If a line in the following entries contains the string "Table", it counts toward the total; report only that total.

--- Data provided Enclosed Below ---

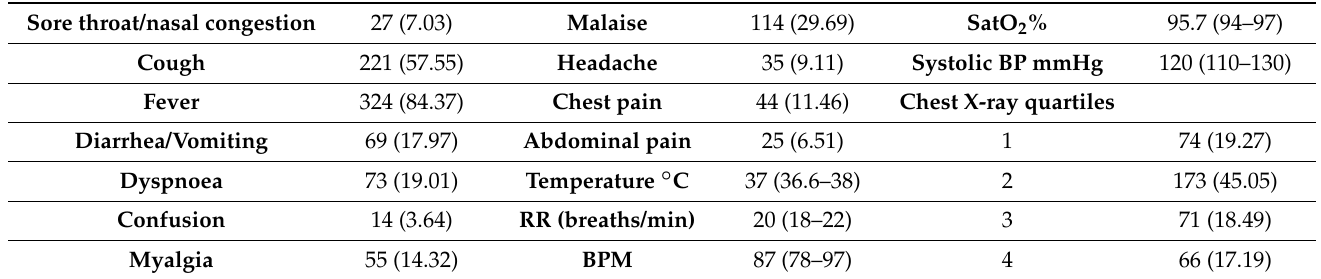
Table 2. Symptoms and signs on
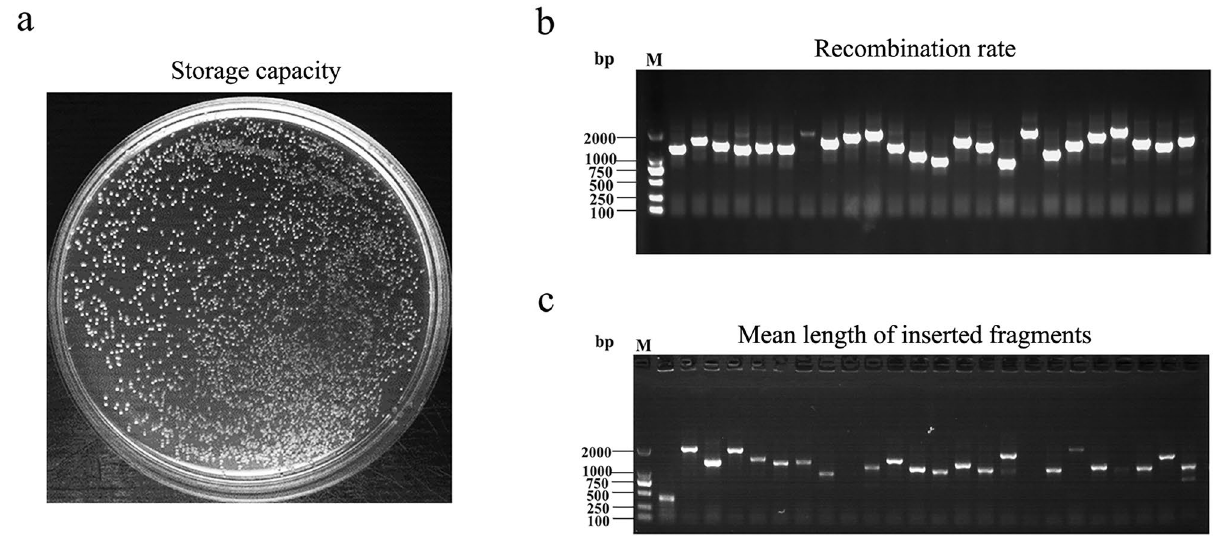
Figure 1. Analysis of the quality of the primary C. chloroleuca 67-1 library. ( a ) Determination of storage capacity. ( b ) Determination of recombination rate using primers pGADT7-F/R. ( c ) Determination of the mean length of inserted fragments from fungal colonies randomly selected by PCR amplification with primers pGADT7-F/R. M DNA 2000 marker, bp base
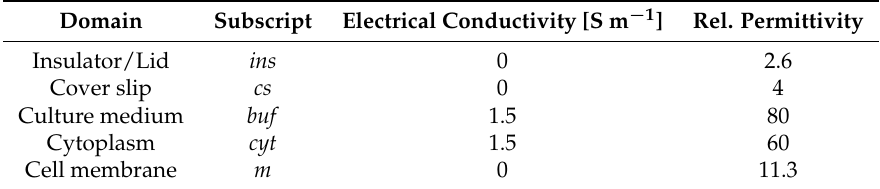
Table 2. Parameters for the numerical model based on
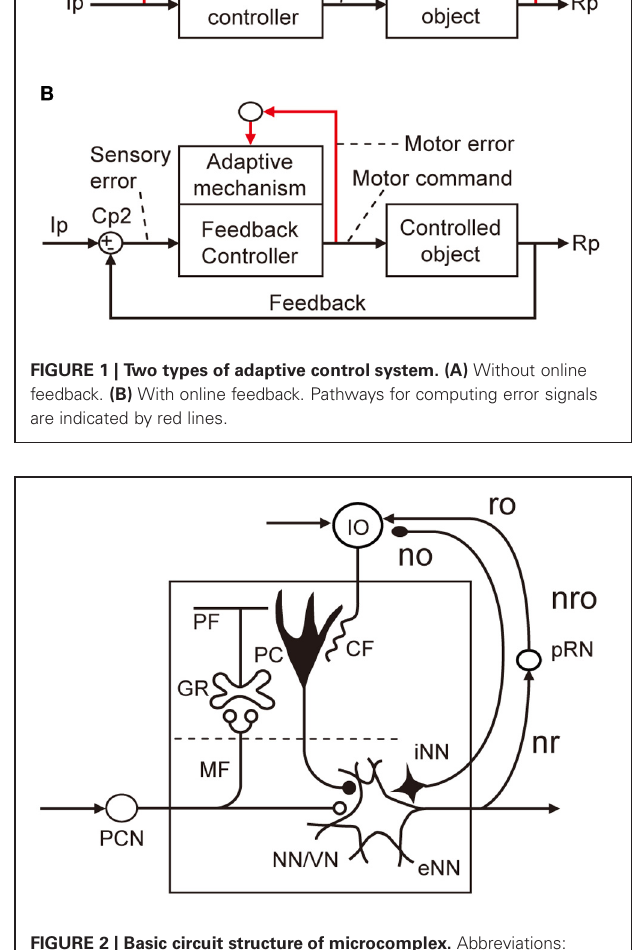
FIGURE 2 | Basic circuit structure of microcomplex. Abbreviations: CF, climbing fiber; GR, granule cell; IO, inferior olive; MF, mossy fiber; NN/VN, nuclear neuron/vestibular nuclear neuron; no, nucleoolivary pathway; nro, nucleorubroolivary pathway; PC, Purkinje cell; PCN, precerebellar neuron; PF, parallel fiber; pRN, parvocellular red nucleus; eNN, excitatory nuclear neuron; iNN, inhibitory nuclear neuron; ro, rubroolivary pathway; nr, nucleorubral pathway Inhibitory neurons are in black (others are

--- End of Enclosed Data provided ---
--- Data provided Enclosed Below ---

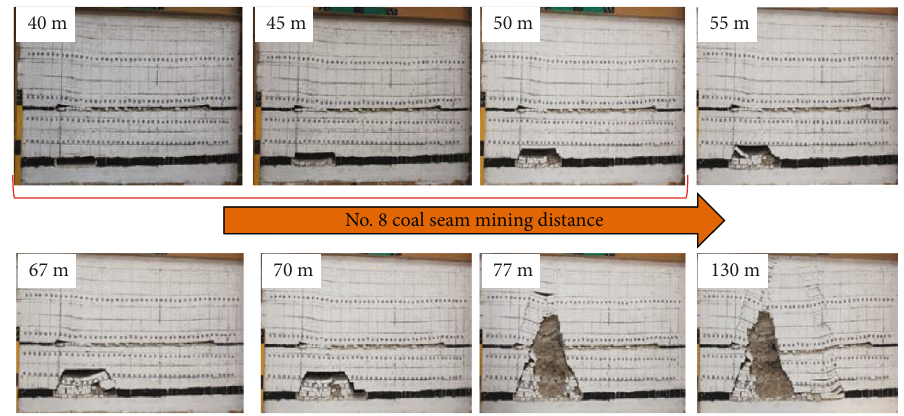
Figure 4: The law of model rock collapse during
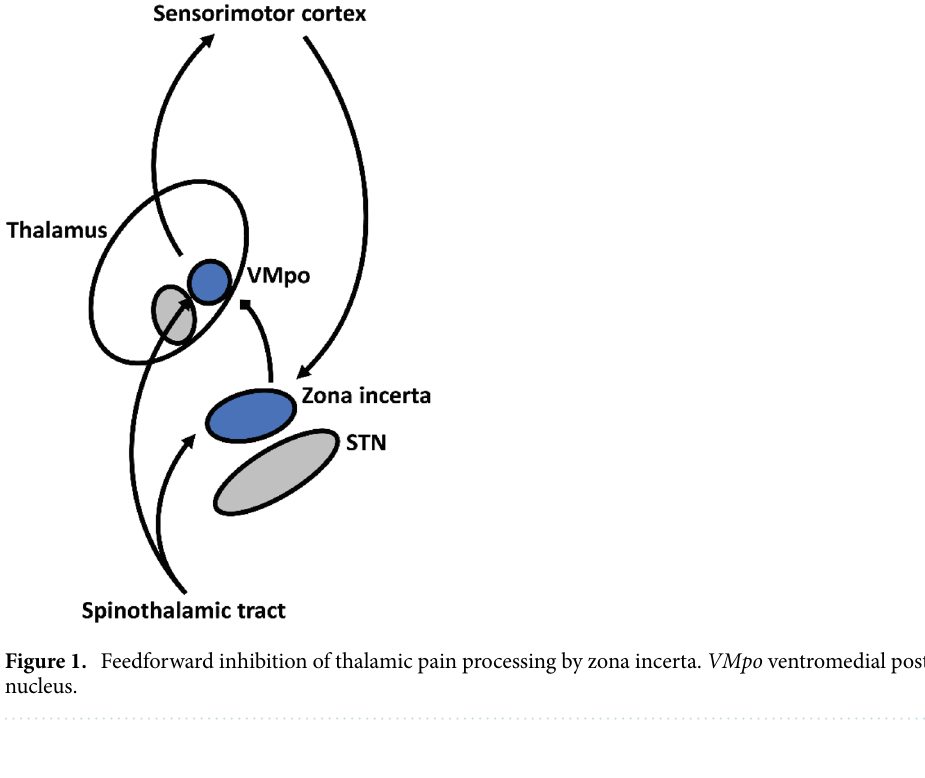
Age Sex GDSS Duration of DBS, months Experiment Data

--- End of Enclosed Data provided ---

#### [Expected answer]
2